The final boat price would be $121,050.00.

Gasoline Vs Diesel Engine Hours

Gasoline engines don’t last as long as diesel engines.  This is true for vehicle engines as well as boat engines.

The downside, of course, is that diesel engines usually cost more to buy and to maintain versus gasoline engines.  This means that if you don’t plan on using your boat a lot, you may want to opt for a gasoline engine instead.

Determining The Value The Best We Can

After researching different engines, engine lifespans, and boat values, I’ve come to the conclusion that basing your boat purchase on the number of hours on the boat engine isn’t necessarily the best idea.

A better idea is to use the number of hours as well as a few other factors to help guide you in your purchase.

Some of these factors include:

  • The type of water that the boat was used in.
  • The age of the engine.
  • The maintenance history of the engine.

Salt Water Vs Freshwater

With saltwater comes corrosion.  Corrosion is deadly to boats as well as their engines.  This means that all-else-equal, you should consider paying less for a boat engine that was used in saltwater versus a boat engine that was used in freshwater.

However, you may also want to consider whether or not the boat was docked or taken in and out of the water.  This is because a boat that is pulled from the water each time it is ran can be cleaned out with freshwater.  Taking this step helps the engine last longer and leaves it much less susceptible to corrosion.

Growing up, we always ran our engine in a large trashcan full of water after each trip into saltwater and our engines never fell victim to corrosion.

Engine Age

Another factor to consider is the age of the engine.

An older engine can wear out over time just through the general wear and tear of time.  Rubber hoses can dry out, corrosive sprays can fade, and even replacement parts can be harder to come by.

Engine Maintenance History

The biggest factor when it comes to boat engines is the care they were given during their lifetime.  A boat owner who meticulously cares for their engine can keep the engine running much longer than someone who does not do any maintenance.

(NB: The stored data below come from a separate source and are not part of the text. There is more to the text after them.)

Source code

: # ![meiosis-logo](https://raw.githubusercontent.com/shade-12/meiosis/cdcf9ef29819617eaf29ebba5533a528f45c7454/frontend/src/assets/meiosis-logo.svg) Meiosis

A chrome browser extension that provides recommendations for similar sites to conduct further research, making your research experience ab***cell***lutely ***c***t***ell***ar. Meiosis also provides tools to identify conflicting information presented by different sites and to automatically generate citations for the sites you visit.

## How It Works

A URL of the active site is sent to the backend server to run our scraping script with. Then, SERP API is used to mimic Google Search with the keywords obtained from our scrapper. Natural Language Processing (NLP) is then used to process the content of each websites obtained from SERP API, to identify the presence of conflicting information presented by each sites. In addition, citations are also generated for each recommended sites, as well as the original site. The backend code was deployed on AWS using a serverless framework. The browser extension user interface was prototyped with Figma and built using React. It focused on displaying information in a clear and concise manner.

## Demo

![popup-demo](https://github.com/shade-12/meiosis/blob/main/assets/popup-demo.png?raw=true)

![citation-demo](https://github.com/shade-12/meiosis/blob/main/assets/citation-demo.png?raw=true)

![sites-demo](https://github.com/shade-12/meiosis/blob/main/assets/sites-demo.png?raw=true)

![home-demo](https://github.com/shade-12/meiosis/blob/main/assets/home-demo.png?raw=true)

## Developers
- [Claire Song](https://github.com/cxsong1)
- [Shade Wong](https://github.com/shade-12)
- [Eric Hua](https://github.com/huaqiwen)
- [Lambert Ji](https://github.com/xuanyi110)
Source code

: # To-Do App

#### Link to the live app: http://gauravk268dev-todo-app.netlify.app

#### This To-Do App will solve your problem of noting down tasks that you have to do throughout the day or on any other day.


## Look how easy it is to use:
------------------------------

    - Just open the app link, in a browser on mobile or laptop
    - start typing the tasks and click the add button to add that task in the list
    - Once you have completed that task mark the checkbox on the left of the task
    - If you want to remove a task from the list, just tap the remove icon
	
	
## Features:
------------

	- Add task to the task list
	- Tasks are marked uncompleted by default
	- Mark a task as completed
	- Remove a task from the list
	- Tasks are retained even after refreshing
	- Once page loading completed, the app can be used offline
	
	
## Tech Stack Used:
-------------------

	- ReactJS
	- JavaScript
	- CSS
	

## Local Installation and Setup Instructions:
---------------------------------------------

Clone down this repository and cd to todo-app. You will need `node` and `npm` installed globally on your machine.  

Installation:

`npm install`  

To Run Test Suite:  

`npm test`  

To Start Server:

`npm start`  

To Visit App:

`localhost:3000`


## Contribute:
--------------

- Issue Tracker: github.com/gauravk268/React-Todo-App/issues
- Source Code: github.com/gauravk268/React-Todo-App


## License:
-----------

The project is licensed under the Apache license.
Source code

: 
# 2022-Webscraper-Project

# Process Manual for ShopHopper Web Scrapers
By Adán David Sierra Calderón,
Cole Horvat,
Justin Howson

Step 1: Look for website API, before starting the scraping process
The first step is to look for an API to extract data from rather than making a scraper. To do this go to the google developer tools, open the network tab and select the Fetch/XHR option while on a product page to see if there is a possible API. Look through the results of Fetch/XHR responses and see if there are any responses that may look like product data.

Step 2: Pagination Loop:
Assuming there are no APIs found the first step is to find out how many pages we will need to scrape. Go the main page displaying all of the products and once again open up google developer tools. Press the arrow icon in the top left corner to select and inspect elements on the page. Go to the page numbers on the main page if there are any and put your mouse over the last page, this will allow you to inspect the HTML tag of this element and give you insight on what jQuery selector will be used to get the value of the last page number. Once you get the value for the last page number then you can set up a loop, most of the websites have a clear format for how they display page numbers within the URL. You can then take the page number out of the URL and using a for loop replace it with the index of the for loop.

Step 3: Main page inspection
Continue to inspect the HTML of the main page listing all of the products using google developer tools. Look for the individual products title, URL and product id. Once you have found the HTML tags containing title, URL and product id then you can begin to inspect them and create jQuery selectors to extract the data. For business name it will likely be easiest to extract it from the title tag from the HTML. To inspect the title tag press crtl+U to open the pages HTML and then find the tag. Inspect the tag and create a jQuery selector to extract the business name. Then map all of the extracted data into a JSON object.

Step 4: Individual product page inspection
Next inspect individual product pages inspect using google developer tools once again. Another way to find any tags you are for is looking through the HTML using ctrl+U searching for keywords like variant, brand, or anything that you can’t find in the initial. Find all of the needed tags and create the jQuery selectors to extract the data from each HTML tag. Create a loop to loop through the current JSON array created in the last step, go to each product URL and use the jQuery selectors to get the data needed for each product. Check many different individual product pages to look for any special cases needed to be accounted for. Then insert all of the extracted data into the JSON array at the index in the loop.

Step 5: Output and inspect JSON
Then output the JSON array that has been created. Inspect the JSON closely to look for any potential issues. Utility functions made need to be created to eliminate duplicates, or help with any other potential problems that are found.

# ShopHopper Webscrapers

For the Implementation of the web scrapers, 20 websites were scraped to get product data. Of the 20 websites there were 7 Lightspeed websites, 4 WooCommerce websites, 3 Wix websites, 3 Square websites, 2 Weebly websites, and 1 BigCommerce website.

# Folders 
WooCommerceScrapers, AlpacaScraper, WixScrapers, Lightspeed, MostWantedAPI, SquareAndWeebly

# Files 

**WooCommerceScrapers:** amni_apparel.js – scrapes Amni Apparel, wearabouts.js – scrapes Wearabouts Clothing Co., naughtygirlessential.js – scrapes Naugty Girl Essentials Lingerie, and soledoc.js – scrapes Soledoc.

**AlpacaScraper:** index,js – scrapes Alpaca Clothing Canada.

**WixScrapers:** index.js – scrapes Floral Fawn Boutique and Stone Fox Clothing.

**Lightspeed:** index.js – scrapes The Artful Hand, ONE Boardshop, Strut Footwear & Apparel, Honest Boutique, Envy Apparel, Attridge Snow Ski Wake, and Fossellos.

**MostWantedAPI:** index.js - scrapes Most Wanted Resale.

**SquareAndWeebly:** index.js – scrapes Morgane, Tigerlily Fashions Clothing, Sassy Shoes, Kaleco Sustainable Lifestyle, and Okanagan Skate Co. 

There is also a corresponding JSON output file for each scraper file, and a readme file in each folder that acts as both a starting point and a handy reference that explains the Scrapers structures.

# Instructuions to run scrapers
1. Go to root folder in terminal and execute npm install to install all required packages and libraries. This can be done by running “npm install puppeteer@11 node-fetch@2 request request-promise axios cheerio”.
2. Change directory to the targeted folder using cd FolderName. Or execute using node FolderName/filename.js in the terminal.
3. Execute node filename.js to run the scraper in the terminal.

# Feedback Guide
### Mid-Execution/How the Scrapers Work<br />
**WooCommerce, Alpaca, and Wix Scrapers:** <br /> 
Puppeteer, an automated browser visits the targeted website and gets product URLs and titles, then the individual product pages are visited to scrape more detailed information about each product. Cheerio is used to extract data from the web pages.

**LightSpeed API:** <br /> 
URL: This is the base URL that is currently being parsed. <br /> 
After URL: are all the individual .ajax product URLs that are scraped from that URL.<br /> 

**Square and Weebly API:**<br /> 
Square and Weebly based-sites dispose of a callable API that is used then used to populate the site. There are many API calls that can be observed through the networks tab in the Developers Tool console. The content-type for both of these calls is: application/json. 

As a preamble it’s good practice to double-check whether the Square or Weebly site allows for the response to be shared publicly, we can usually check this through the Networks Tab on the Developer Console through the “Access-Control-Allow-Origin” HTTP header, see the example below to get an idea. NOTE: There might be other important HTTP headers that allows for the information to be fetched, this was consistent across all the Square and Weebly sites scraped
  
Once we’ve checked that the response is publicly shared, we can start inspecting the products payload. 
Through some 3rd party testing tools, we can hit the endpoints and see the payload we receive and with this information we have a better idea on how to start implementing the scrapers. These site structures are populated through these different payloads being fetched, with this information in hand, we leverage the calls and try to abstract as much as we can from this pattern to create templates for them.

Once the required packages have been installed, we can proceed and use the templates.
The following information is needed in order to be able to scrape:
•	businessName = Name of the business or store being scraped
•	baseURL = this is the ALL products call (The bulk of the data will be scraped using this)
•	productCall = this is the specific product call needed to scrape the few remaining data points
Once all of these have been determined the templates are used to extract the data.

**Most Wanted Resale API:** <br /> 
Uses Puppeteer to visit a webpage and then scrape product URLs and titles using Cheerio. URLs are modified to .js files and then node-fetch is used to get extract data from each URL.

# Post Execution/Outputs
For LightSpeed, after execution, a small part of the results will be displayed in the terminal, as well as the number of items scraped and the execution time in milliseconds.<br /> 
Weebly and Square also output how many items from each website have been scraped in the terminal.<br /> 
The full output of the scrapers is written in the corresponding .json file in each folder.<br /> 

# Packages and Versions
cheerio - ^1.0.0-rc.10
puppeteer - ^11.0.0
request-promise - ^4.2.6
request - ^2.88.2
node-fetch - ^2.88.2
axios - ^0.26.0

For this reason, I’d suggest that you ask for maintenance records from the owner of any boat you decide to buy.

Even an engine that is relatively new with few hours on it should have had at least some maintenance done on it.  If this maintenance wasn’t done, the engine might not last 500 hours let alone 1,500.

Engine Inspections

At the end of the day, the best way to determine the remaining lifespan of a marine engine is to have a professional inspect the engine.  The inspector can look over the maintenance records and check over the engine as well as all of its components to see how much life is left in them.

If the inspector finds something wrong with the engine, the inspector can give you an estimate of how much the repairs will cost.  This will give you a good place to begin price negotiations with the current owner.

Final Thoughts

Don’t let the number of hours on a boat engine determine whether or not you should buy a particular boat over another.

A poorly cared for engine with few hours on it can often be worse than an engine that has many hours on it but that was meticulously cared for during its lifetime.